Keypoint coordinate data:
_ _ _ _

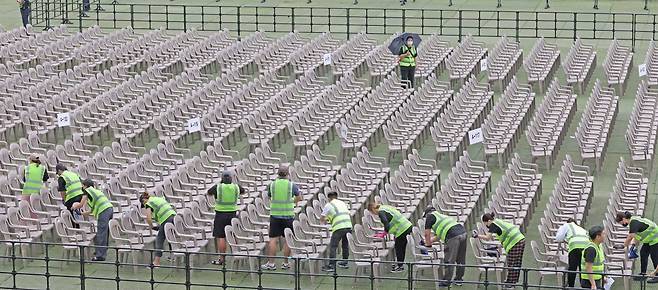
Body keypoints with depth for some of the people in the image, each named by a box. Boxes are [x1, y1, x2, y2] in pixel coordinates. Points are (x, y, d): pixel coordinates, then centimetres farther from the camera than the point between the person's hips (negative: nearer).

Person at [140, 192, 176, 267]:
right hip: (174, 216, 7)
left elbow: (148, 218, -10)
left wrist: (152, 227, 8)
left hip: (166, 219, -7)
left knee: (159, 240, 1)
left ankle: (156, 262, -3)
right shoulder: (158, 198, 27)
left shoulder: (148, 204, 4)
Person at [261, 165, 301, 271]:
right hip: (288, 215, -1)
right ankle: (286, 263, 9)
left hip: (275, 215, 1)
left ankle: (270, 263, -4)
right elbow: (299, 198, 6)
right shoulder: (292, 185, -4)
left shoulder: (272, 185, -1)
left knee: (273, 239, 0)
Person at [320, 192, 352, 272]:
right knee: (345, 245, 21)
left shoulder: (328, 205, 8)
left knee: (333, 246, 0)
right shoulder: (342, 203, 24)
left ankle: (331, 265, -5)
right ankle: (344, 263, 30)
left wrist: (327, 219, 32)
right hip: (348, 226, 6)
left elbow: (322, 219, 9)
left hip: (339, 227, -6)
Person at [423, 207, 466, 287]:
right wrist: (432, 240, 53)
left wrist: (428, 243, 27)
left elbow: (427, 234, 13)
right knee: (461, 259, 17)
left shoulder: (430, 216, 12)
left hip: (453, 236, -8)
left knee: (449, 260, -1)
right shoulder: (441, 215, 34)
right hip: (463, 232, 8)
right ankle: (459, 279, 27)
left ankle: (447, 280, 3)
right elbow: (439, 235, 44)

_ _ _ _

Task instructions: Copy word for word the lines from the one holding "left shoulder: (430, 216, 12)" through the end of the rows, inclusive.

Problem solution:
left shoulder: (430, 216, 12)
left hip: (453, 236, -8)
left knee: (449, 260, -1)
right shoulder: (441, 215, 34)
right hip: (463, 232, 8)
right ankle: (459, 279, 27)
left ankle: (447, 280, 3)
right elbow: (439, 235, 44)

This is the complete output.